As Quebec’s party leaders outlined their various stances on health and the environment this past weekend, it was clear that each took a bit of a different stand on the issue of the continuation of the province’s asbestos mining industry, though the opinions tended towards the cessation of exports to other countries.
According to an article on CBC News, at least one party leader – François Legault, the Coalition Avenir Québec leader – announced that he would favor a ban on the exporting of the material. “Exporting a toxic product is morally and scientifically indefensible,” Legault said. “Quebec has to come to terms with an industry that’s stuck in the past.”
Legault added, however, that he would honor the recent $58 million loan recently granted to the Jeffrey Mine for its reopening, but he noted that he would “work with the company to switch to other lines of business.”
Candidates from the Québec Solidaire have jumped on the ban asbestos bandwagon as well, eager to promote their “green” agenda.
“It’s encouraging, after being the only ones to take this position, to hear another party propose banning exports of this carcinogenic product,” Québec Solidaire co-spokesperson Amir Khadir noted. “It’s indefensible to export asbestos while knowing full well that it be used in poorer countries in ways that are banned in Quebec and in Canada.”
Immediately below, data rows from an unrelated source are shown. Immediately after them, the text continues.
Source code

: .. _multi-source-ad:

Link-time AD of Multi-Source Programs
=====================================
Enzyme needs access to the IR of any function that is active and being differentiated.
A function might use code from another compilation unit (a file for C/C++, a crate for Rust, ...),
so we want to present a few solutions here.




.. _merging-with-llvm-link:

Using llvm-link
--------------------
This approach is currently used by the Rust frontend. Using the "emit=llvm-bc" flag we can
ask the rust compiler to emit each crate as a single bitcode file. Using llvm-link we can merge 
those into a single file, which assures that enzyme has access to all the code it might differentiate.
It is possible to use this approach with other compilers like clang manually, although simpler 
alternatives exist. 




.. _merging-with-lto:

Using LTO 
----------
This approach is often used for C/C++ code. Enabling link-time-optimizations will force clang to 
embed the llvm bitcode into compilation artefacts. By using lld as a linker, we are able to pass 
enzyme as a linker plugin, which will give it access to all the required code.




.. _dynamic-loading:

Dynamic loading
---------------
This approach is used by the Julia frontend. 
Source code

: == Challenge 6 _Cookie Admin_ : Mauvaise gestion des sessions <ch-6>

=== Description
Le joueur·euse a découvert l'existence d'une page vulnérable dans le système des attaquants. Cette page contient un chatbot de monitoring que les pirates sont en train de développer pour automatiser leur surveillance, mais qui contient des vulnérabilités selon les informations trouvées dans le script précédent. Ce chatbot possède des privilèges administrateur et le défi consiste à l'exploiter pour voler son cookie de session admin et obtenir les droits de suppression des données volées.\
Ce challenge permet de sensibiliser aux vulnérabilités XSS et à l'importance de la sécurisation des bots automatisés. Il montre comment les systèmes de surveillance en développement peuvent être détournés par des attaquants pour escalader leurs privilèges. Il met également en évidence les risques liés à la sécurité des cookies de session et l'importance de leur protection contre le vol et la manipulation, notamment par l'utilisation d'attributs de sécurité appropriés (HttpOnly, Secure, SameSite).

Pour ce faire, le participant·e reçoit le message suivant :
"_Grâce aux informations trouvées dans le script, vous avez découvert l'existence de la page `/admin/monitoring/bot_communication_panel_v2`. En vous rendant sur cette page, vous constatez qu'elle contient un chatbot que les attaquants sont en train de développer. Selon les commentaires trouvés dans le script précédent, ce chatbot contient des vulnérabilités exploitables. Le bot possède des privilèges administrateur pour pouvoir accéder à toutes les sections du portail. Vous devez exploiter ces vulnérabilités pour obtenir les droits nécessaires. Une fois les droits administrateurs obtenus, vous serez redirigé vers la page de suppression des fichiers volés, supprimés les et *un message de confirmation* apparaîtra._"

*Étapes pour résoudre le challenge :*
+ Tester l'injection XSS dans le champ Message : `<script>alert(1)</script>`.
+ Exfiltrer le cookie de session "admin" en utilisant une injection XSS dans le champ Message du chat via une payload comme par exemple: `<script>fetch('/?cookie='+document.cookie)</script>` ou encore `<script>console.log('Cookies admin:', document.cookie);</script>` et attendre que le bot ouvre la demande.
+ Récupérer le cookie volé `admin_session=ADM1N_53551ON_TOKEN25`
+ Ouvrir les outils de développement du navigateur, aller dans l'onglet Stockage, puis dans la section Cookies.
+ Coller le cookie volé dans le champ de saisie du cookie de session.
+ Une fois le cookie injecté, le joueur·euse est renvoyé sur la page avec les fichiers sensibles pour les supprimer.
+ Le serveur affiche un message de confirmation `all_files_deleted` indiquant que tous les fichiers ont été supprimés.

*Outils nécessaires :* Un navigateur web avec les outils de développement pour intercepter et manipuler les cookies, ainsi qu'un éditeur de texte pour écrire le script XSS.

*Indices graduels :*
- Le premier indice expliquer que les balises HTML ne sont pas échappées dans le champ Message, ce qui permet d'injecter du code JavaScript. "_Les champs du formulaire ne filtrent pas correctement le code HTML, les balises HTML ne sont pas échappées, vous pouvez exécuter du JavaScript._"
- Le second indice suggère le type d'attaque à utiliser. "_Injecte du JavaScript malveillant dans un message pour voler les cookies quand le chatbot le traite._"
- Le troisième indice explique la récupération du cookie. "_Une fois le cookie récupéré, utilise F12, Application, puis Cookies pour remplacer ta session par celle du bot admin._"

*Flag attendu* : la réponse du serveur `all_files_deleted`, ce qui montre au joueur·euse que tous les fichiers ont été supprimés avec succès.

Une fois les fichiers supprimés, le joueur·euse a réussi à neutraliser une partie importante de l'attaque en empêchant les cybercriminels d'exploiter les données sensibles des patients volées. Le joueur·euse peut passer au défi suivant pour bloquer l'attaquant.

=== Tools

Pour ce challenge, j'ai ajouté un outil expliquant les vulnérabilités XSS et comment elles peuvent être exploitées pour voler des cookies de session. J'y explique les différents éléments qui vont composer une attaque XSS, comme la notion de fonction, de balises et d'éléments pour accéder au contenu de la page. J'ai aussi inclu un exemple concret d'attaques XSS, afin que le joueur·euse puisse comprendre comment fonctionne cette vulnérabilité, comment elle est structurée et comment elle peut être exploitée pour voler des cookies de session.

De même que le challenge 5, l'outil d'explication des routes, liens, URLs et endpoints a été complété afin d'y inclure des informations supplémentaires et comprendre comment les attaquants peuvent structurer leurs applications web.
Parti Québécois Leader Pauline Marois said she “deplored” the way the loan was made but she wasn’t quite ready to put a halt to asbestos mining or stop the export of the material to Third World countries who use it in the manufacture of inexpensive building materials like cement. Marois’ running mate, Réjean Hébert, the former dean of medicine at the University of Sherbrooke, says there’s no scientific doubt that asbestos causes mesothelioma cancer, but there are still social issues to contend with, including the fact that the re-opening of the mine means the employment of 400 workers.